- [Source material]
++++++++++

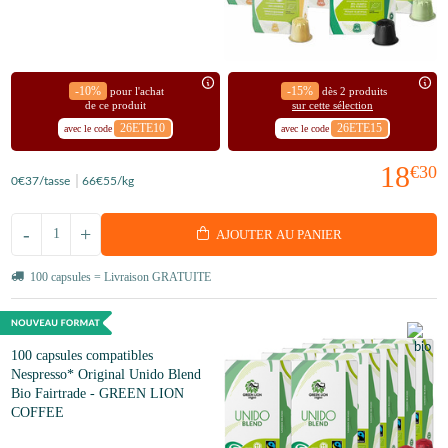
-10%
-15%
pour l'achat
dès 2 produits
de ce produit
sur cette sélection
26ETE10
26ETE15
avec le code
avec le code
18
€30
0
€37
/tasse
66
€55
/kg
-
+
AJOUTER AU PANIER
100 capsules = Livraison GRATUITE
100 capsules compatibles
Nespresso* Original Unido Blend
Bio Fairtrade - GREEN LION
COFFEE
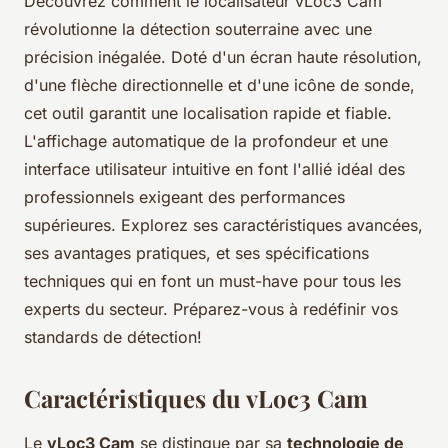
Découvrez comment le localisateur vLoc3 Cam
révolutionne la détection souterraine avec une
précision inégalée. Doté d'un écran haute résolution,
d'une flèche directionnelle et d'une icône de sonde,
cet outil garantit une localisation rapide et fiable.
L'affichage automatique de la profondeur et une
interface utilisateur intuitive en font l'allié idéal des
professionnels exigeant des performances
supérieures. Explorez ses caractéristiques avancées,
ses avantages pratiques, et ses spécifications
techniques qui en font un must-have pour tous les
experts du secteur. Préparez-vous à redéfinir vos
standards de détection!
Caractéristiques du vLoc3 Cam
Le
vLoc3 Cam
se distingue par sa
technologie de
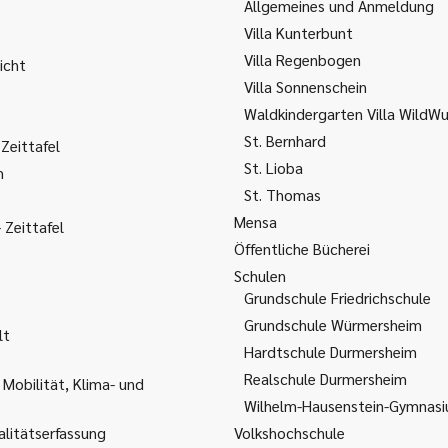
Allgemeines und Anmeldung
Villa Kunterbunt
Villa Regenbogen
icht
Villa Sonnenschein
Waldkindergarten Villa WildW
St. Bernhard
Zeittafel
St. Lioba
m
St. Thomas
Mensa
Zeittafel
Öffentliche Bücherei
Schulen
Grundschule Friedrichschule
Grundschule Würmersheim
lt
Hardtschule Durmersheim
Realschule Durmersheim
 Mobilität, Klima- und
Wilhelm-Hausenstein-Gymnas
litätserfassung
Volkshochschule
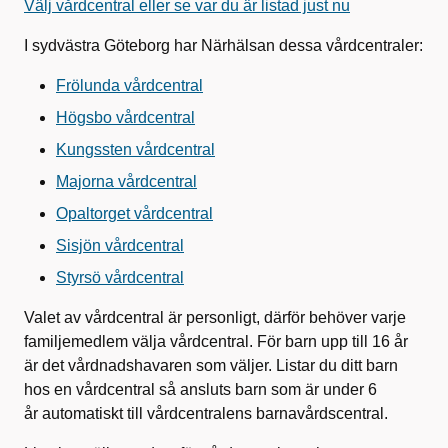
Välj vårdcentral eller se var du är listad just nu
I sydvästra Göteborg har Närhälsan dessa vårdcentraler:
Frölunda vårdcentral
Högsbo vårdcentral
Kungssten vårdcentral
Majorna vårdcentral
Opaltorget vårdcentral
Sisjön vårdcentral
Styrsö vårdcentral
Valet av vårdcentral är personligt, därför behöver varje
familjemedlem välja vårdcentral. För barn upp till 16 år
är det vårdnadshavaren som väljer. Listar du ditt barn
hos en vårdcentral så ansluts barn som är under 6
år automatiskt till vårdcentralens barnavårdscentral.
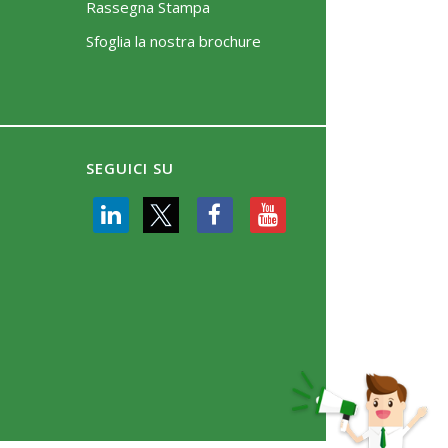
Rassegna Stampa
Sfoglia la nostra brochure
SEGUICI SU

++++++++++

- [Your assignment] Return every entry of the data above verbatim, with no images included.

- [Output]
-10%
-15%
pour l'achat
dès 2 produits
de ce produit
sur cette sélection
26ETE10
26ETE15
avec le code
avec le code
18
€30
0
€37
/tasse
66
€55
/kg
-
+
AJOUTER AU PANIER
100 capsules = Livraison GRATUITE
100 capsules compatibles
Nespresso* Original Unido Blend
Bio Fairtrade - GREEN LION
COFFEE
Découvrez comment le localisateur vLoc3 Cam
révolutionne la détection souterraine avec une
précision inégalée. Doté d'un écran haute résolution,
d'une flèche directionnelle et d'une icône de sonde,
cet outil garantit une localisation rapide et fiable.
L'affichage automatique de la profondeur et une
interface utilisateur intuitive en font l'allié idéal des
professionnels exigeant des performances
supérieures. Explorez ses caractéristiques avancées,
ses avantages pratiques, et ses spécifications
techniques qui en font un must-have pour tous les
experts du secteur. Préparez-vous à redéfinir vos
standards de détection!
Caractéristiques du vLoc3 Cam
Le
vLoc3 Cam
se distingue par sa
technologie de
Allgemeines und Anmeldung
Villa Kunterbunt
Villa Regenbogen
icht
Villa Sonnenschein
Waldkindergarten Villa WildW
St. Bernhard
Zeittafel
St. Lioba
m
St. Thomas
Mensa
Zeittafel
Öffentliche Bücherei
Schulen
Grundschule Friedrichschule
Grundschule Würmersheim
lt
Hardtschule Durmersheim
Realschule Durmersheim
 Mobilität, Klima- und
Wilhelm-Hausenstein-Gymnas
litätserfassung
Volkshochschule
Välj vårdcentral eller se var du är listad just nu
I sydvästra Göteborg har Närhälsan dessa vårdcentraler:
Frölunda vårdcentral
Högsbo vårdcentral
Kungssten vårdcentral
Majorna vårdcentral
Opaltorget vårdcentral
Sisjön vårdcentral
Styrsö vårdcentral
Valet av vårdcentral är personligt, därför behöver varje
familjemedlem välja vårdcentral. För barn upp till 16 år
är det vårdnadshavaren som väljer. Listar du ditt barn
hos en vårdcentral så ansluts barn som är under 6
år automatiskt till vårdcentralens barnavårdscentral.
Rassegna Stampa
Sfoglia la nostra brochure
SEGUICI SU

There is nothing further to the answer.